When considering sources of data for a cash forecasting process we need to have clarity regarding what are the key inputs, and what purpose they serve. Obviously we need forecast information, but to get maximum value from the process, we need to measure our performance, and we do this by recording the actual cash flows (actuals).
So the question becomes two-fold; where do we get our actual data and where do we get the forecast data?
Actual Cash Flows
The goal with actual cash flows is to minimise human touch as typically this information already exists in bank files, financial systems and Enterprise Resource Planning (ERP) software. Looking a little further into each:
ERP / Accounts Systems
Most large organisations run on an ERP system and are often using one of either SAP or Oracle, but there are many others. These systems have built in data inputting/outputting capabilities as standard.

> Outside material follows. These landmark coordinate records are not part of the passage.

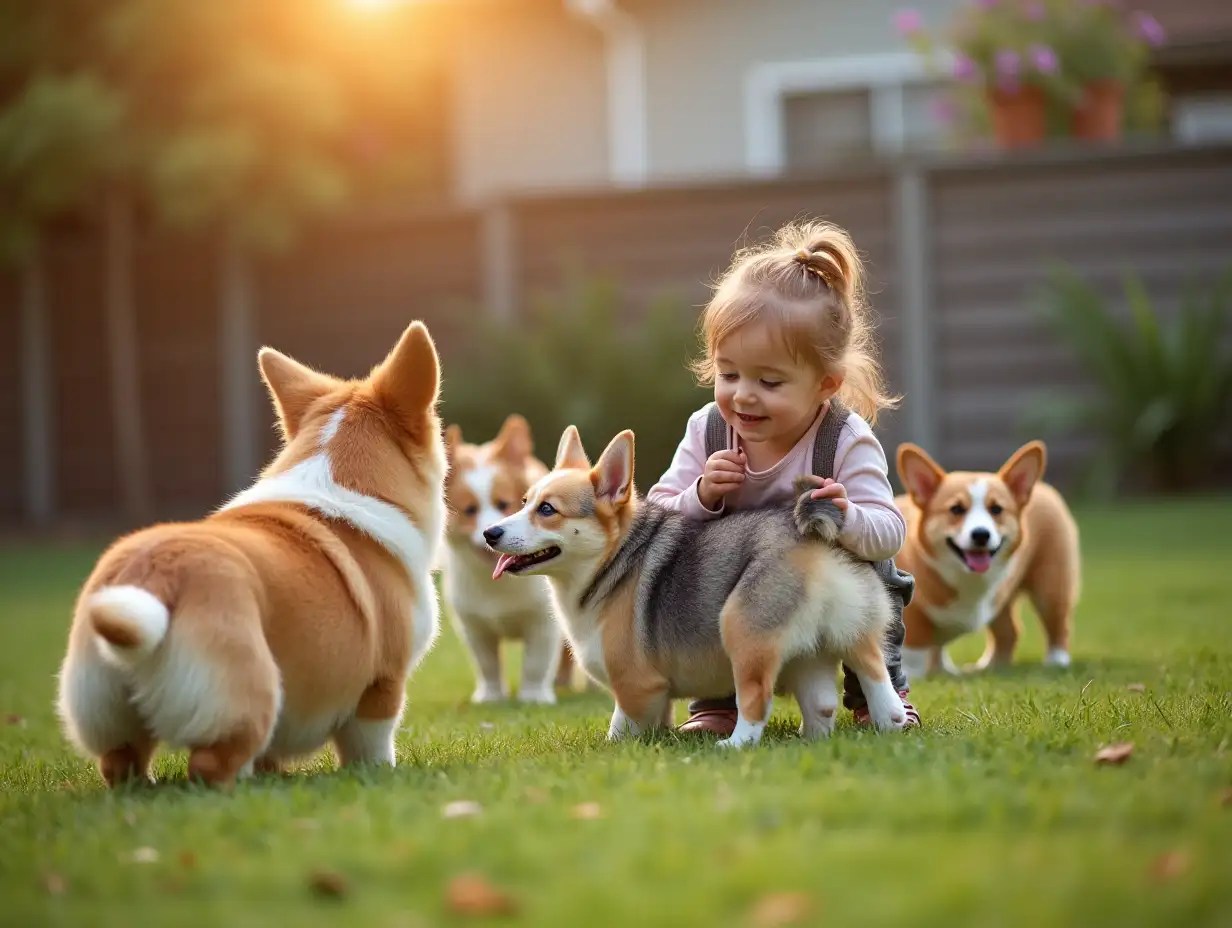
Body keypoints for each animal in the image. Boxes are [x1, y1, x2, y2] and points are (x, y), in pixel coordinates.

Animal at [55, 322, 448, 783]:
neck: (337, 476)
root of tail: (153, 573)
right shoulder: (383, 683)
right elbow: (371, 743)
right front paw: (380, 773)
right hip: (249, 692)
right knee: (213, 765)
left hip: (110, 712)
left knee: (122, 762)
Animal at [443, 411, 571, 700]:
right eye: (470, 510)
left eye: (503, 503)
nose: (490, 533)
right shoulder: (474, 625)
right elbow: (487, 664)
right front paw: (491, 697)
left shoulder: (543, 621)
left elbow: (536, 663)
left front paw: (534, 697)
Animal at [480, 426, 906, 744]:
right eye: (523, 501)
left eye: (547, 510)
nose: (489, 533)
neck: (610, 560)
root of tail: (809, 534)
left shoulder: (636, 687)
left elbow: (620, 728)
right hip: (835, 640)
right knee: (861, 681)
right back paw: (877, 725)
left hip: (743, 629)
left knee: (756, 700)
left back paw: (735, 744)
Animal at [896, 441, 1079, 680]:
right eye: (956, 509)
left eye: (996, 509)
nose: (981, 534)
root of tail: (1043, 487)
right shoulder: (915, 618)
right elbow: (918, 650)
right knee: (1009, 632)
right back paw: (989, 667)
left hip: (1050, 585)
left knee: (1057, 621)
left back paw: (1056, 661)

If, for example, your AP and AR information is contributing to your cash flow forecast, it makes sense to have these cash flows mapped to your cash forecasting software. This is normally done via an Application Programming Interface (API) or a file load, depending on your cash forecasting software provider.
There will often be a mapping exercise to pre categorise and group the data from the source system into the appropriate grouping for your forecasting system. For example you may be forecasting in weeks but your ERP records transactions at a daily level. That is just a case of grouping the days into weeks before loading the information into your forecast.
Bank File Downloads
Most banks can provide bank statements in electronic formats. The two main formats are BAI2 and MT940s. In general, but not exclusively, BAI2 tends to be favoured in the U.S. and MT940s in Europe. Each of these standards have their differences. In the case of MT940 there are structured and unstructured formats, relating to how the data is organised in the files.
Unfortunately some banks have slight differences in their implementations, particularly in the case of MT940 structured files. This can be an inconvenience if you bank with multiple different banks, but again that is an issue of implementation rather than a treasury problem.
Forecast Cash Flows
There are fewer data sources providing forward looking or future information. The knowledge of future trading exists mainly in planning departments. There are still some systems which can provide information however.
Treasury Management Systems (TMS)
Your TMS system will have treasury and financing related cash flows such as interest and capital payments on loans or FX cash flows for example. These cash flows can be integrated into your forecast data via an API.
Data Modelling Software
There are some modelling applications which allow you to extrapolate from previous information to produce a forecast. Whether this will be accurate enough to provide any meaningful data will depend on many factors including; regularity of business, forecast duration, quality of models, quality of input etc. In many cases models will only offer a reasonable forecasts for a short period.
When it comes to forecasting the main source of information will be the people in the various business units/subsidiaries/projects (depending on the organisation). It is critical that head office gets buy-in from all people involved and explains to them the value and importance of the forecasting process. Then it is up to the various controllers or people responsible to produce their forecasts and this information then needs to be collated by your forecasting software.
People bring the thinking power to the process, for example an ERP system might provide 10-15 days forward looking AP/AR information but it is the insight and experience of the collections team who are best placed to make a judgement call on any cash flows that go beyond that period.
The treasury team need to review existing systems to see what information they already have access to and what can be used in the forecasting process. The value of connecting these systems really needs to looked at on a cost benefit basis. Any connection of systems will involve an overhead. It will come down to ease of integration versus the amount of usable data retrieved.
Once all automated data feeds are connected it is then down to people. The final piece of the puzzle is getting the right people involved in the process to maximise the use of your organisation’s knowledge of future trading.